DIRECTIONS FOR THIS TASK: In the listing below, find every line containing "Hassan" and copy it out.
**********
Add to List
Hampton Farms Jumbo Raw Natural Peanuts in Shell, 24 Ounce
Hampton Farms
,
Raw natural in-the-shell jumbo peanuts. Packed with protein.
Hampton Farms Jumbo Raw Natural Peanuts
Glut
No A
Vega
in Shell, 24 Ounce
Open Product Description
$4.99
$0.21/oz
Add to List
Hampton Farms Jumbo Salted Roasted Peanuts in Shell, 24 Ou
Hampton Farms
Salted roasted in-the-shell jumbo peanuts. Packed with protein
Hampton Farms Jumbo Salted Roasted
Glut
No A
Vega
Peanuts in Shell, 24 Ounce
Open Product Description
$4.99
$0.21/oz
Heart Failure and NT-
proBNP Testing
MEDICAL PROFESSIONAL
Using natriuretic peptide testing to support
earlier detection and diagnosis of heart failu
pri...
**********
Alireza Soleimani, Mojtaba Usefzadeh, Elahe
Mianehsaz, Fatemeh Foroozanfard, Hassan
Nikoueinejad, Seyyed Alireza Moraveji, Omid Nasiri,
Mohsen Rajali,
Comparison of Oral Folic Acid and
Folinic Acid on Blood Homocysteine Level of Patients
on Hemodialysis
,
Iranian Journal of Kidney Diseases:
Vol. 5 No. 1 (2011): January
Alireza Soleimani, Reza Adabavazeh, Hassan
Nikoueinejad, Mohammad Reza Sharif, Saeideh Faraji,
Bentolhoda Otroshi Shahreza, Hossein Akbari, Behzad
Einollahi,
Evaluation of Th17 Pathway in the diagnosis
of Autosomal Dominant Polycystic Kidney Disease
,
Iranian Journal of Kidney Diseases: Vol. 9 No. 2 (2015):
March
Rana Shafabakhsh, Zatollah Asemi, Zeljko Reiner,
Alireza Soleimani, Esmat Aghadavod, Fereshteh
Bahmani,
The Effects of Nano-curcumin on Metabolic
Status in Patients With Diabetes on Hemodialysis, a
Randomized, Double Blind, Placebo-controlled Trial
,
**********
SOLUTION TO THE PROBLEM:
Mianehsaz, Fatemeh Foroozanfard, Hassan
Alireza Soleimani, Reza Adabavazeh, Hassan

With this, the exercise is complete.